Coming to the U.I, xperia is loaded with Panel interface. Panels look really amazing. Theres a panel called Fish panel where fishes respond to your touches and it also works as a notification manager, Like change in the colors of fish or appearance of new fishes as you get a missed call or a new message accordingly. Theres also an unofficial panel called Growing Panel where the plants grow all the day and each plant represents a function like battery indicator etc., The panel also changes its background according to the time of the day like appearance of moon at night and Sun at day. So i tried all the available panels on the net and they are really useful especially the "face book" and "On the Road Panel". 
                                                                           After a few days i came to know about a website called XDA-DEVELOPERS where custom cooked firmwares were available for xperia. So, i modded my phone and replaced the original firmware with the custom firmware where you get to use the HTC's Touch Flo 3d interface or Winmo 6.5 or both of them Simultaneously. Belive me touch flo interface was awesome on Xperia. Its adds one more level of functionality to your phone. Isn't it amazing to have an option of using multiple interfaces on a single device?  U get that with Xperia. Right now im using Winmo 6.5 which is even not officially released by Microsoft and its a great improvement over 6.1
Because of the High resolution screen(800*480) and Powerful processor(528mhz) you can  watch unconverted movies using core player (All most all formats). So, no hassle of converting videos for hrs which saves a lot of time for me now.  Signal reception is excellent and Speech quality is crystal clear. Its got a huge battery(1500mah) which is enough to keep you running all the day. Camera is better than most phones but not excellent as it takes at  4-5 secs to take a picture. Qwerty keyboard is very useful at times. Truly xperia is a king of communications with WIFI, HSDPA(3g), BLUETOOTH, EDGE and UMTS. Browsing on Xperia is pleasure using opera 9.5.

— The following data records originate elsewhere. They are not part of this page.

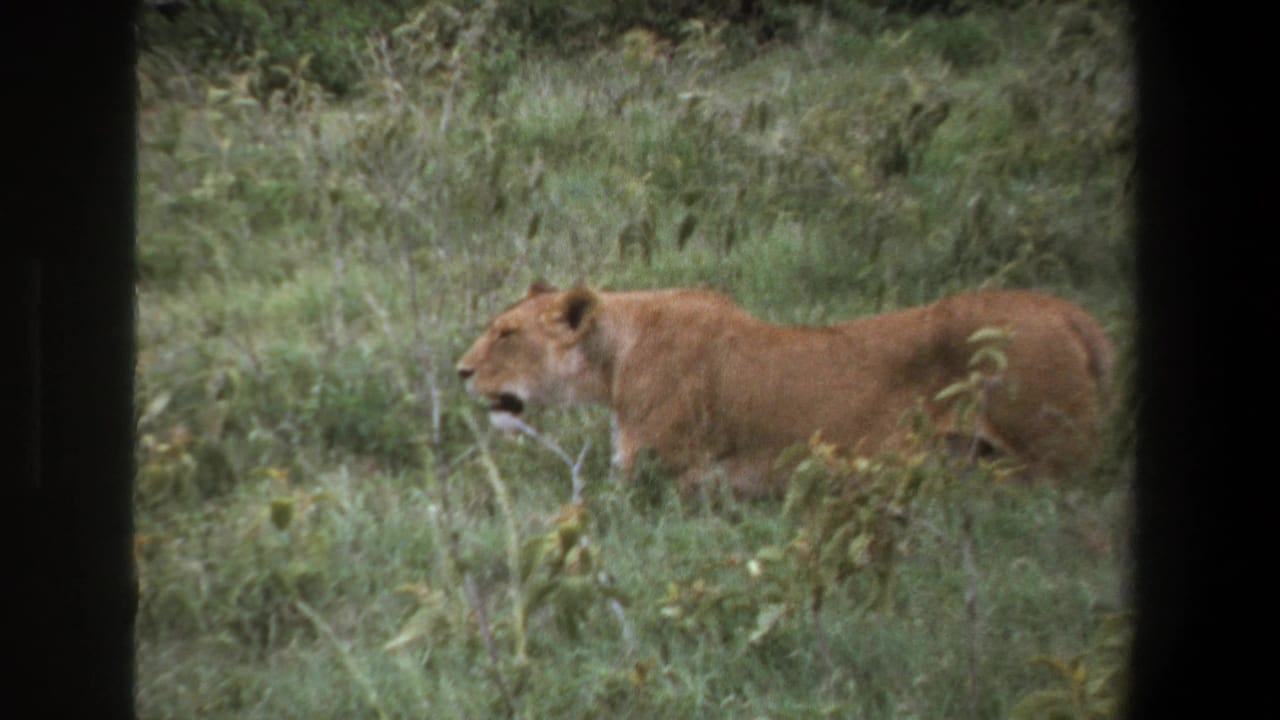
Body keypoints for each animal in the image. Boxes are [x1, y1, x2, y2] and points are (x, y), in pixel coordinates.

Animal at [457, 282, 1113, 498]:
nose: (460, 371)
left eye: (506, 333)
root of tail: (1074, 314)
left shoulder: (658, 477)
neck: (615, 355)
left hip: (1052, 462)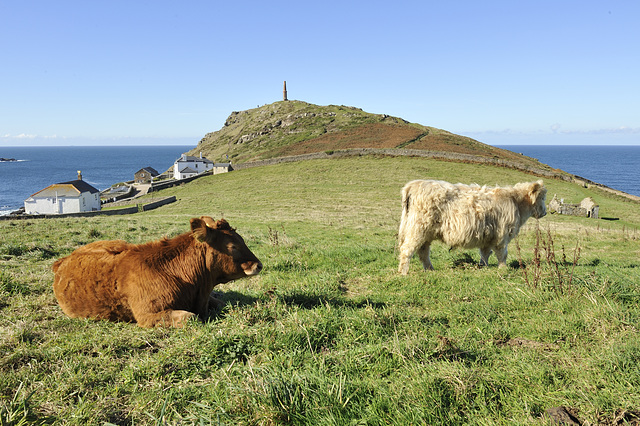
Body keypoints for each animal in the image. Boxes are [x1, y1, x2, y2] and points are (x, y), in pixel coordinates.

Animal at [52, 218, 262, 328]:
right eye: (233, 246)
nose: (258, 265)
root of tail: (62, 260)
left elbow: (222, 303)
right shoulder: (146, 316)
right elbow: (191, 317)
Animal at [398, 179, 548, 272]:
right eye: (542, 198)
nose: (545, 212)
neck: (516, 202)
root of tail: (415, 184)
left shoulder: (488, 236)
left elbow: (486, 253)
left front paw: (483, 266)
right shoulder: (502, 235)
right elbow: (502, 254)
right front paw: (503, 268)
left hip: (425, 233)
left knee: (423, 251)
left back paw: (430, 269)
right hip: (417, 229)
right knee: (407, 249)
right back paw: (403, 272)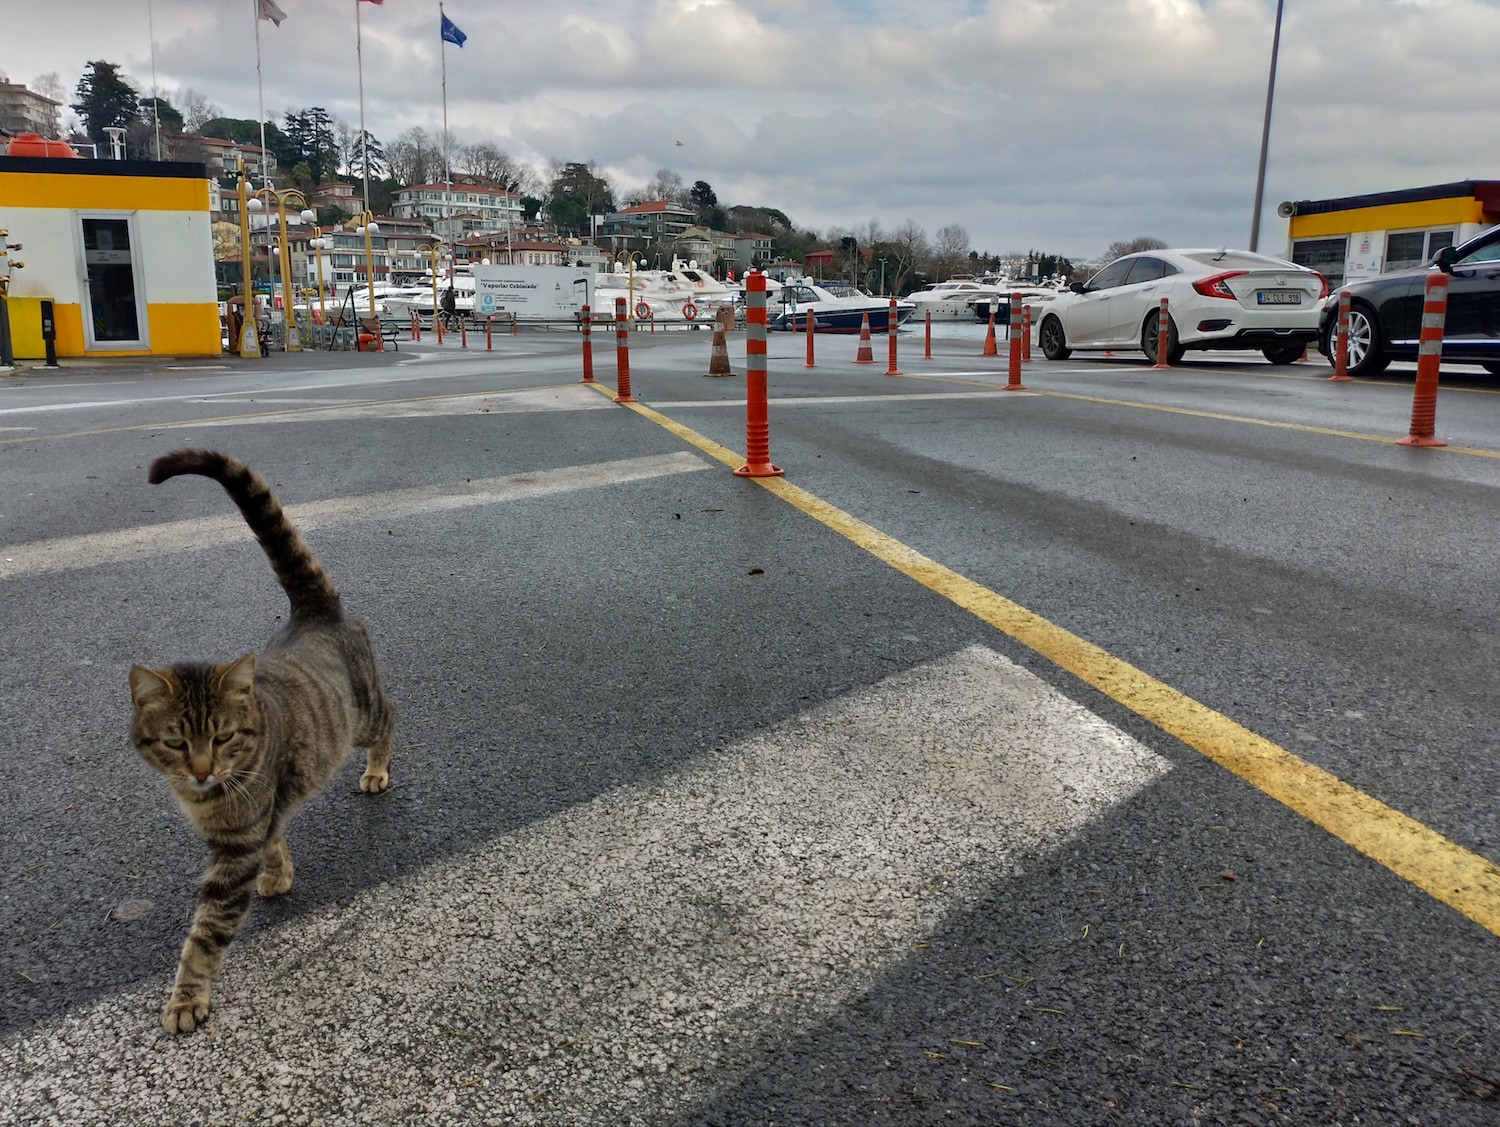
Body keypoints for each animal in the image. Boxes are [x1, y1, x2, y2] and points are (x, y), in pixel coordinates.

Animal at [129, 450, 396, 1032]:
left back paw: (377, 769)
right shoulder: (257, 821)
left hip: (363, 715)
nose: (202, 771)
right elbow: (275, 840)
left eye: (223, 737)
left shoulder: (234, 852)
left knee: (390, 716)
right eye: (176, 743)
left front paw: (186, 999)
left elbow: (204, 934)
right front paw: (280, 874)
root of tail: (315, 612)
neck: (207, 798)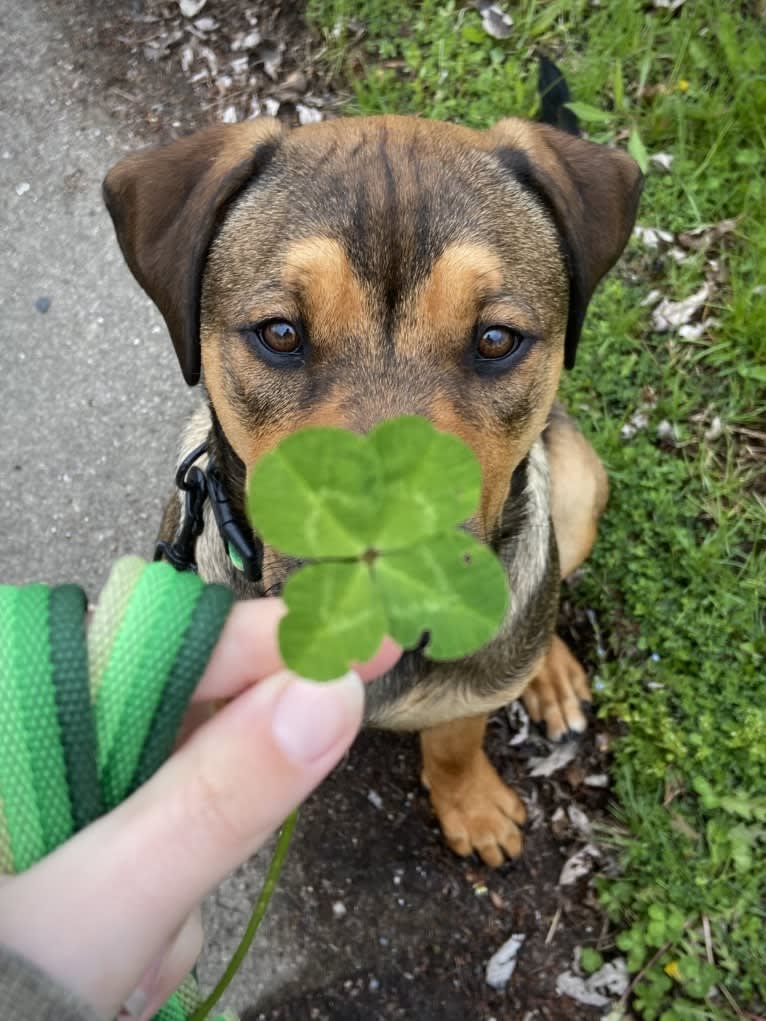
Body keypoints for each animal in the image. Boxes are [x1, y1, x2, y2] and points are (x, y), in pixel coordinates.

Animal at [102, 67, 641, 865]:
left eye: (497, 339)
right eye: (280, 333)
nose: (385, 542)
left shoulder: (469, 690)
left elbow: (456, 735)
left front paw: (470, 802)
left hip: (578, 484)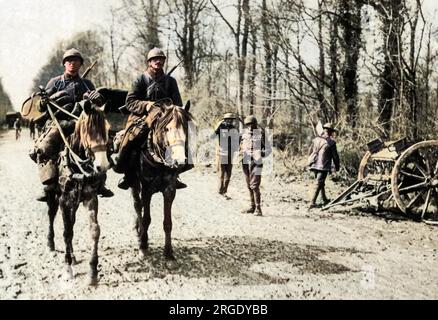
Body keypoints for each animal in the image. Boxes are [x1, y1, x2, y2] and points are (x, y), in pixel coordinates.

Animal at [45, 100, 111, 284]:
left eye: (107, 129)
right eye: (89, 130)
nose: (102, 166)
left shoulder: (90, 198)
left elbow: (94, 230)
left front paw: (93, 271)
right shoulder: (64, 201)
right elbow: (67, 232)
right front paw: (67, 268)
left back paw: (74, 256)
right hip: (53, 198)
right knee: (51, 216)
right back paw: (51, 244)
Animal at [128, 101, 193, 266]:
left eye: (185, 128)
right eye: (166, 128)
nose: (179, 161)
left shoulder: (170, 190)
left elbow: (168, 223)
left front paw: (169, 254)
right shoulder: (146, 189)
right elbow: (146, 219)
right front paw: (143, 247)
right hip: (134, 184)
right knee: (137, 205)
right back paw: (138, 232)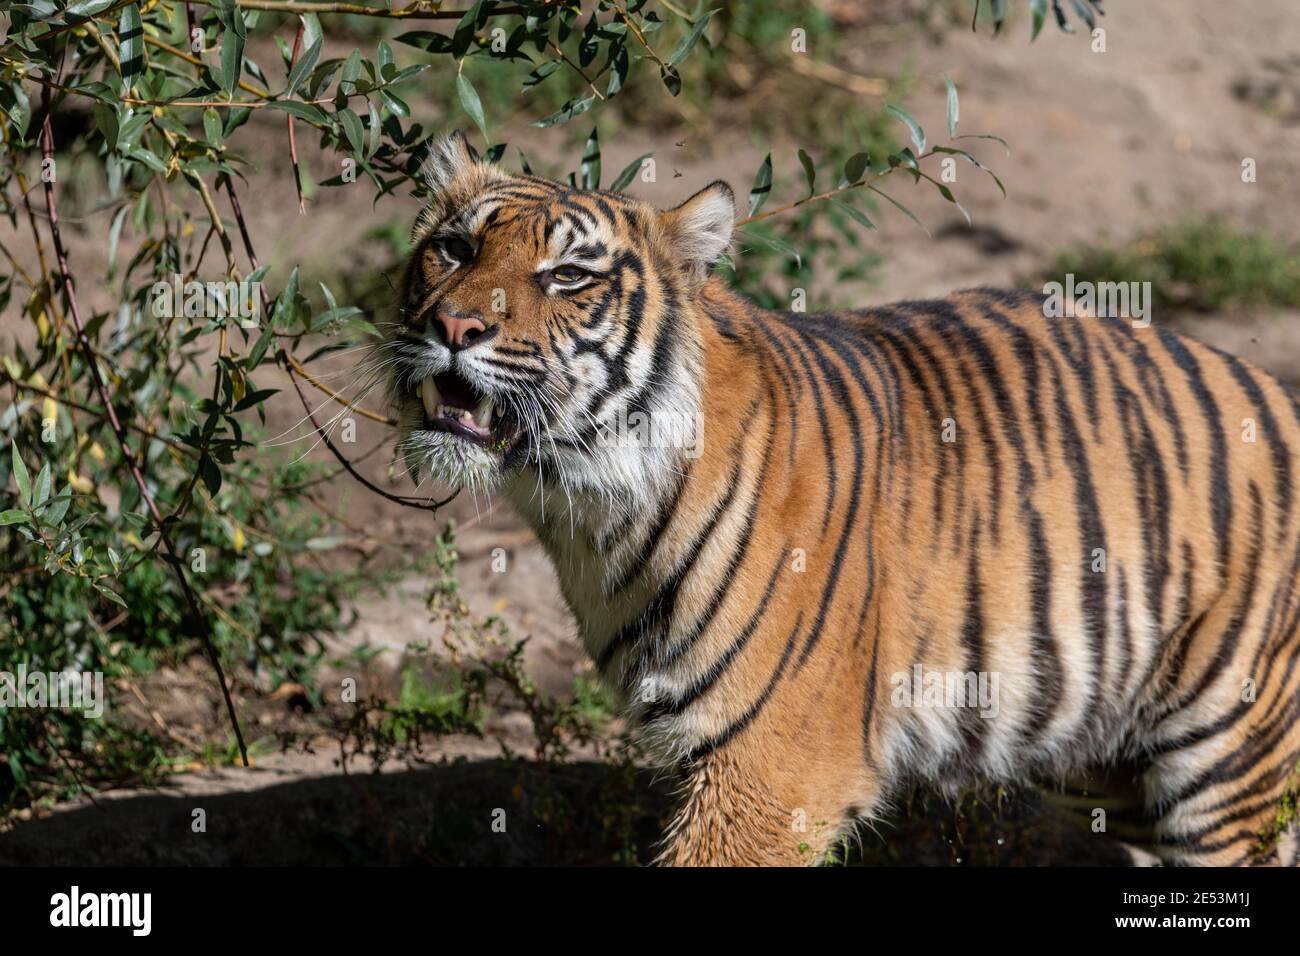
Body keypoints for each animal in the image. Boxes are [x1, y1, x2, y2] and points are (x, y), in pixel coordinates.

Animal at [382, 130, 1300, 866]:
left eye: (569, 275)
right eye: (454, 248)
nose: (454, 327)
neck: (587, 509)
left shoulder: (771, 770)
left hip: (1224, 764)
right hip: (1112, 762)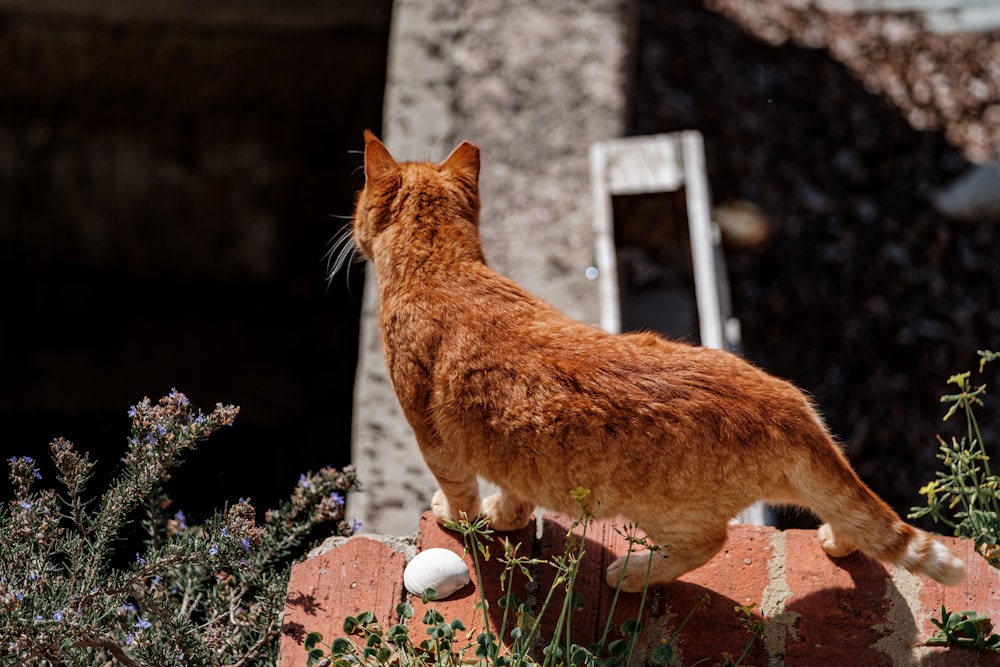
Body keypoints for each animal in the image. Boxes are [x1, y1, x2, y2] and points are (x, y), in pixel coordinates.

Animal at [354, 130, 968, 588]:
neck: (441, 268)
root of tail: (784, 404)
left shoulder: (433, 440)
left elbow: (461, 494)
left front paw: (461, 519)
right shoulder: (510, 456)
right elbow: (514, 495)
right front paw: (506, 519)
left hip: (663, 514)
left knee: (710, 544)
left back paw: (633, 574)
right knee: (849, 516)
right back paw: (837, 543)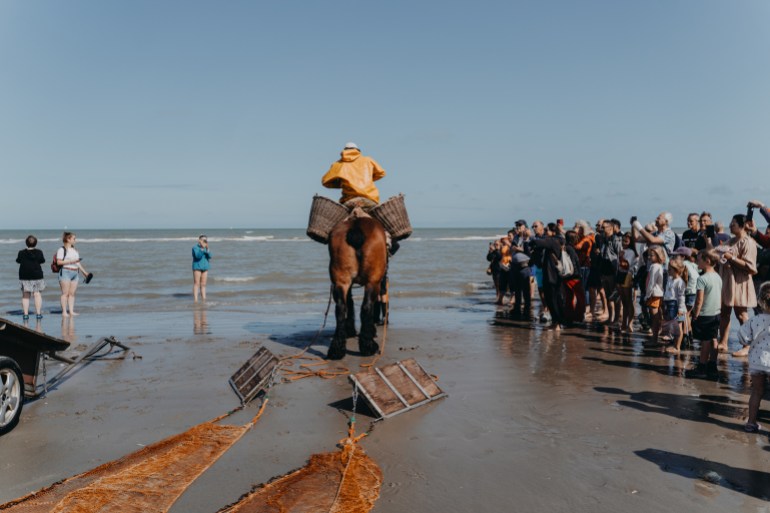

Right now  im  very content  with my Xperia. Xperia or other HTC phones have an edge over other Winmo mobiles because, they are supported by XDA-DEVELOPERS site. They don't support Samsung, Lg or Asus phones. So, you cannot use custom roms on your device except if your a tech genius and have some programming skills to make a custom rom yourself and mess with your device. 
Check out the upcoming Xperia X2(winmo) and Android based Xperia(may be X3). I would suggest you wait for them. Tnx.

Cheers!!


----------



## Pat (Jul 17, 2009)

Thats a good read! Thanks..I hope X3 will be cheaper than X1..That would get me really interested!


----------



## dreams (Jul 18, 2009)

xcellent one..keep it up. I am too impressed on xda and WinMo. rite now i own a htc touch wit WinMo 6.5. Have a plan to go for xperia the next version. but in a dilemma either to go for xperia or iPhone.


----------